ASTRA ATC Models

Fine-tuned models for Singapore military air traffic control, built for the ASTRA training simulator.

Pipeline

Audio  -->  VAD (Silero)  -->  ASR (Whisper)  -->  Rule Formatter  -->  Display Text
                               "camel climb flight level zero nine zero"
                                                                        "CAMEL climb FL090"

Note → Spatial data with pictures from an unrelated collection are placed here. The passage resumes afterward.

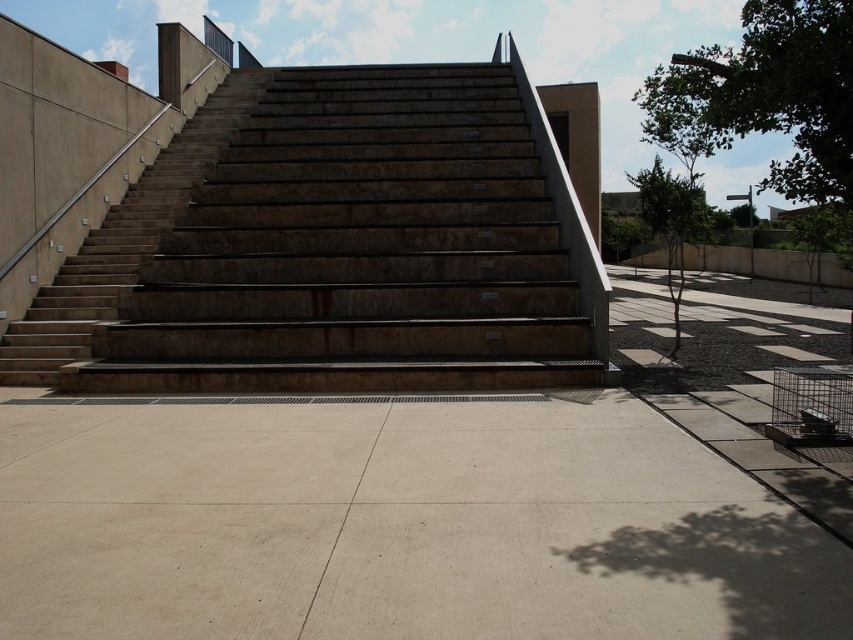
Question: Which point appears farthest from the camera in this image?

Choices:
 (A) (721, 628)
 (B) (509, 324)

Answer: (B)

Question: Can you confirm if beige concrete pavement at center is positioned below brown stone stairs at center?

Choices:
 (A) no
 (B) yes

Answer: (B)

Question: Which object appears farthest from the camera in this image?

Choices:
 (A) beige concrete pavement at center
 (B) brown stone stairs at center

Answer: (B)

Question: Can you confirm if beige concrete pavement at center is positioned below brown stone stairs at center?

Choices:
 (A) no
 (B) yes

Answer: (B)

Question: Which object is farther from the camera taking this photo?

Choices:
 (A) beige concrete pavement at center
 (B) brown stone stairs at center

Answer: (B)

Question: Observing the image, what is the correct spatial positioning of beige concrete pavement at center in reference to brown stone stairs at center?

Choices:
 (A) left
 (B) right

Answer: (B)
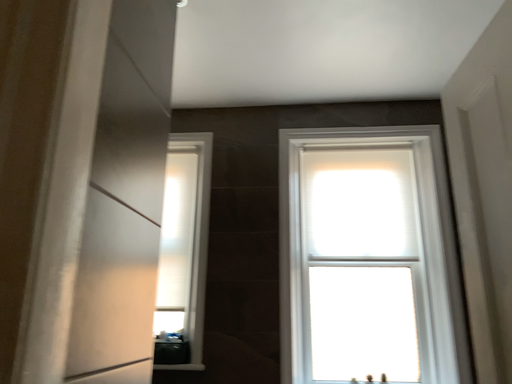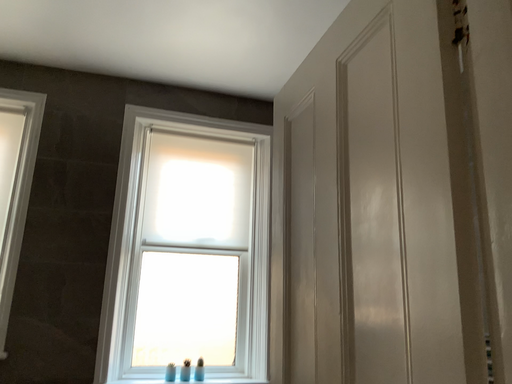
Question: Which way did the camera rotate in the video?

Choices:
 (A) rotated right
 (B) rotated left

Answer: (A)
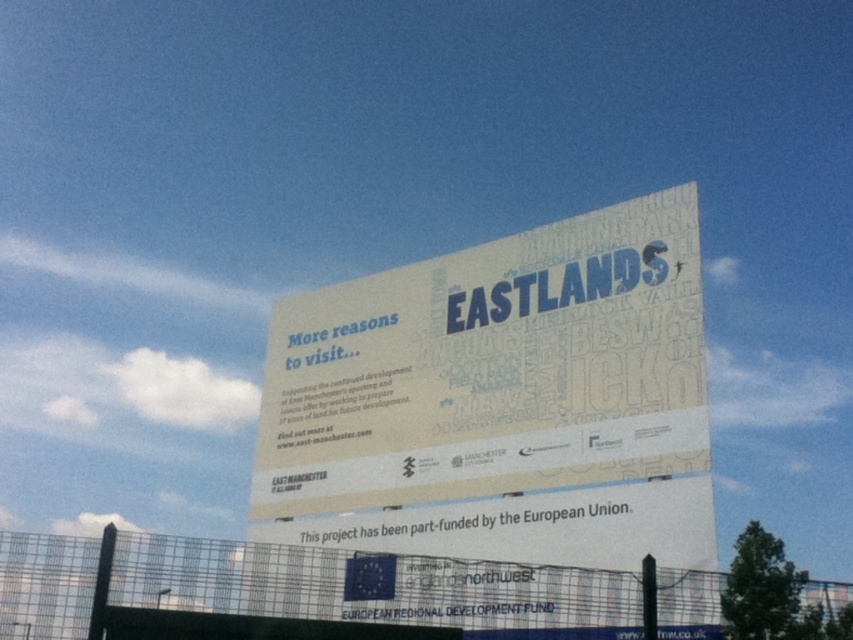
Question: Among these points, which one is farthest from the camera?

Choices:
 (A) (572, 582)
 (B) (262, 516)

Answer: (B)

Question: Does white paper billboard at center have a greater width compared to metal mesh fence at lower center?

Choices:
 (A) no
 (B) yes

Answer: (A)

Question: Does white paper billboard at center appear over metal mesh fence at lower center?

Choices:
 (A) yes
 (B) no

Answer: (A)

Question: Can you confirm if white paper billboard at center is thinner than metal mesh fence at lower center?

Choices:
 (A) no
 (B) yes

Answer: (B)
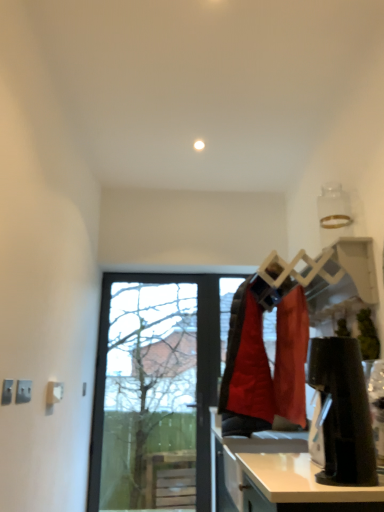
Question: Based on their positions, is transparent glass door at center located to the left or right of light brown laminate counter top at lower right?

Choices:
 (A) right
 (B) left

Answer: (B)

Question: From a real-world perspective, is transparent glass door at center positioned above or below light brown laminate counter top at lower right?

Choices:
 (A) above
 (B) below

Answer: (A)

Question: In terms of height, does transparent glass door at center look taller or shorter compared to light brown laminate counter top at lower right?

Choices:
 (A) short
 (B) tall

Answer: (B)

Question: Is light brown laminate counter top at lower right wider or thinner than transparent glass door at center?

Choices:
 (A) thin
 (B) wide

Answer: (B)

Question: Does point (289, 458) appear closer or farther from the camera than point (109, 415)?

Choices:
 (A) farther
 (B) closer

Answer: (B)

Question: Based on their sizes in the image, would you say light brown laminate counter top at lower right is bigger or smaller than transparent glass door at center?

Choices:
 (A) big
 (B) small

Answer: (B)

Question: In the image, is light brown laminate counter top at lower right positioned in front of or behind transparent glass door at center?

The production pipeline uses a rule-based formatter (23 deterministic rules, <1ms, 0 VRAM) instead of the LLM. The LLM is retained for reference.

Models

ASR/

Fine-tuned for Singapore military ATC speech. Uses CTranslate2 float16 format for fast inference with faster-whisper.

Metric Value
WER 0.66%
Base model openai/whisper-large-v3
Size 2.9 GB
Training Full fine-tune with enhanced VHF radio augmentation

LLM/

Legacy. Superseded by a deterministic rule-based formatter. Retained for reference.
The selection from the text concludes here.